What is required:
Present the count of lines in the entries below that hold "editing", and present nothing else.

The records:
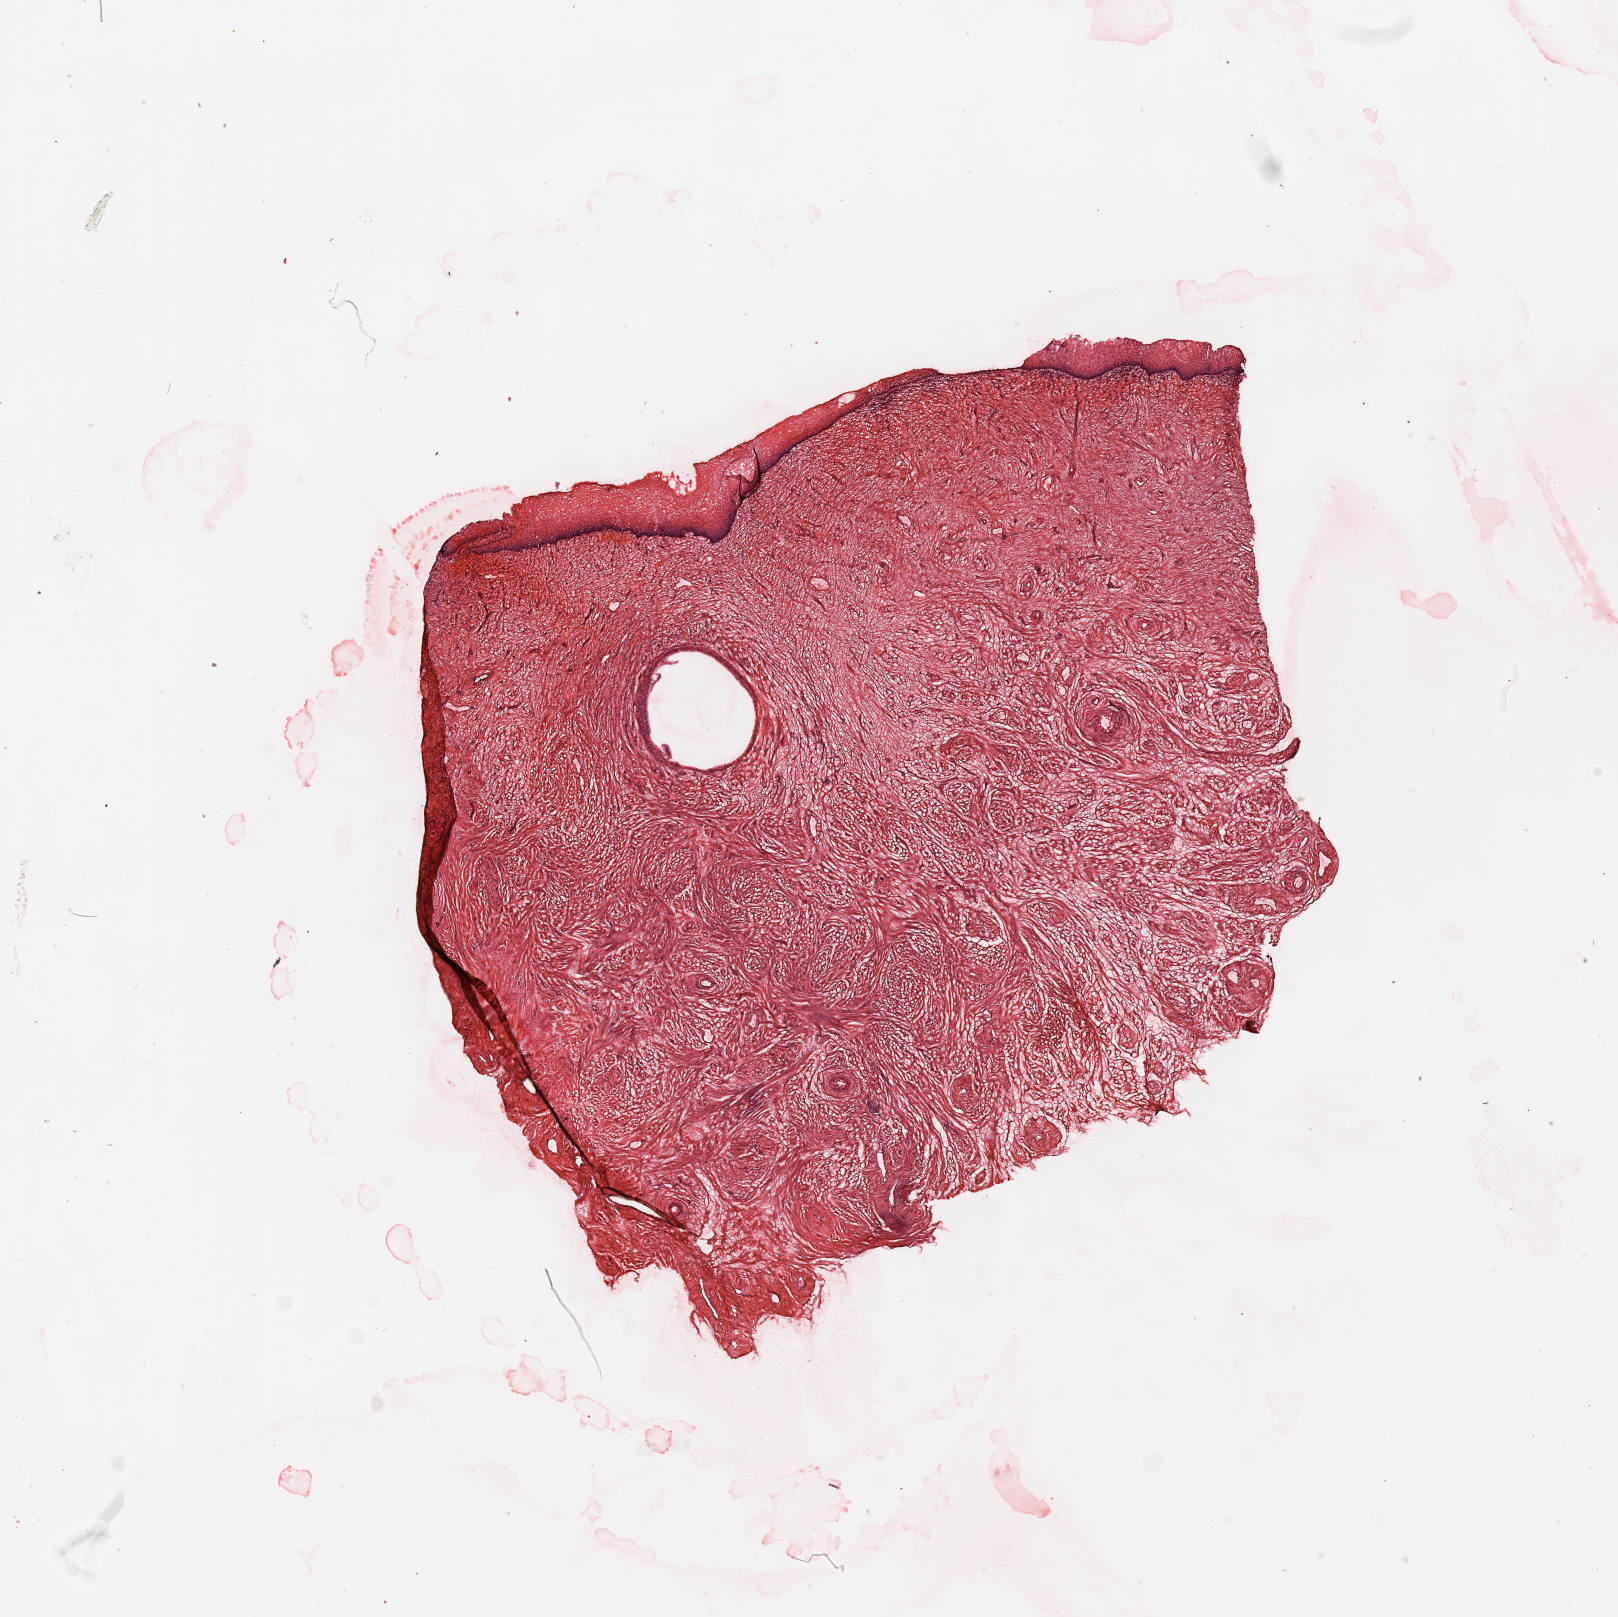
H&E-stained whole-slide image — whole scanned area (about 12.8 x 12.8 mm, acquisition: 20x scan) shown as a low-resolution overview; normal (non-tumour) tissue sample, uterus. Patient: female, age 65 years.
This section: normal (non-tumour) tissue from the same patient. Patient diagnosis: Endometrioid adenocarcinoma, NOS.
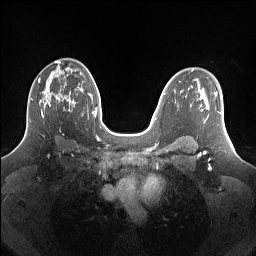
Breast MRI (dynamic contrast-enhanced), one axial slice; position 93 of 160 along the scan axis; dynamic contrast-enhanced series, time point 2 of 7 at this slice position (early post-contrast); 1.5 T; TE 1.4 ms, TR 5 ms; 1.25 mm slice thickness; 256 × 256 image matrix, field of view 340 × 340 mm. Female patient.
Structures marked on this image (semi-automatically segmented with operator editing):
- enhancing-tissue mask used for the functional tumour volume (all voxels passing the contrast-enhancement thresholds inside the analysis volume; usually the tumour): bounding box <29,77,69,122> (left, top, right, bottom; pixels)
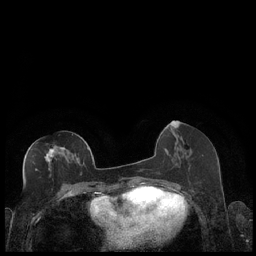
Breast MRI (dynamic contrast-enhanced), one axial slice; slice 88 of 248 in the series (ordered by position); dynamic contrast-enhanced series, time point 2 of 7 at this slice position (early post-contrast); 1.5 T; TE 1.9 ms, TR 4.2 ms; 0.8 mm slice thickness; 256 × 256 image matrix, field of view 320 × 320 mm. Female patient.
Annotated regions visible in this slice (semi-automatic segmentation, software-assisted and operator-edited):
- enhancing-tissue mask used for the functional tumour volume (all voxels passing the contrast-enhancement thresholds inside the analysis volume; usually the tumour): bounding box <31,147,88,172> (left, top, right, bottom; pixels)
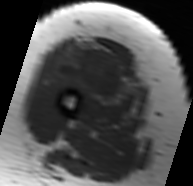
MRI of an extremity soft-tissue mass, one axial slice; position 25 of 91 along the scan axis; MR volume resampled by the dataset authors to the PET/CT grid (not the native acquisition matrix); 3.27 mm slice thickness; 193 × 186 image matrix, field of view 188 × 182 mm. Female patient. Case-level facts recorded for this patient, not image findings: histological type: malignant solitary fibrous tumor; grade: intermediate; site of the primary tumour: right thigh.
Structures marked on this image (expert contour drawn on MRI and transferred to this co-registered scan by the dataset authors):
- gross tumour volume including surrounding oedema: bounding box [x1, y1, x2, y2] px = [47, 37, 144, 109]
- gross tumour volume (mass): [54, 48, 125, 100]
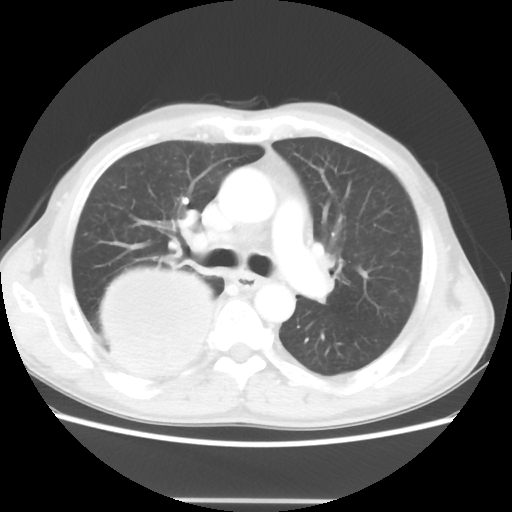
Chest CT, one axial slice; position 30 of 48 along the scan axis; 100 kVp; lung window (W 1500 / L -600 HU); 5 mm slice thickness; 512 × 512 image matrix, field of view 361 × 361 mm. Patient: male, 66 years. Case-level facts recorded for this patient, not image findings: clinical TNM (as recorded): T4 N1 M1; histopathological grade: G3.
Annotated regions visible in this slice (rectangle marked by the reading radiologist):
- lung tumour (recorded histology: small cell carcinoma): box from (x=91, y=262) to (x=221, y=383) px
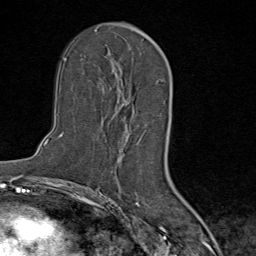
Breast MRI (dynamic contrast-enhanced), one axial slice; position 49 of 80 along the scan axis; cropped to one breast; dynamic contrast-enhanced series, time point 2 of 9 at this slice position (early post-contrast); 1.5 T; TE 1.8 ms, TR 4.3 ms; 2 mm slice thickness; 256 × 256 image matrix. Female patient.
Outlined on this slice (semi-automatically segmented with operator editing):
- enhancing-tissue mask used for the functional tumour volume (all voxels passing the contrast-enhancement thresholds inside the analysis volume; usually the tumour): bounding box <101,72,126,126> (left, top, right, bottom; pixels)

Solved exercise:
2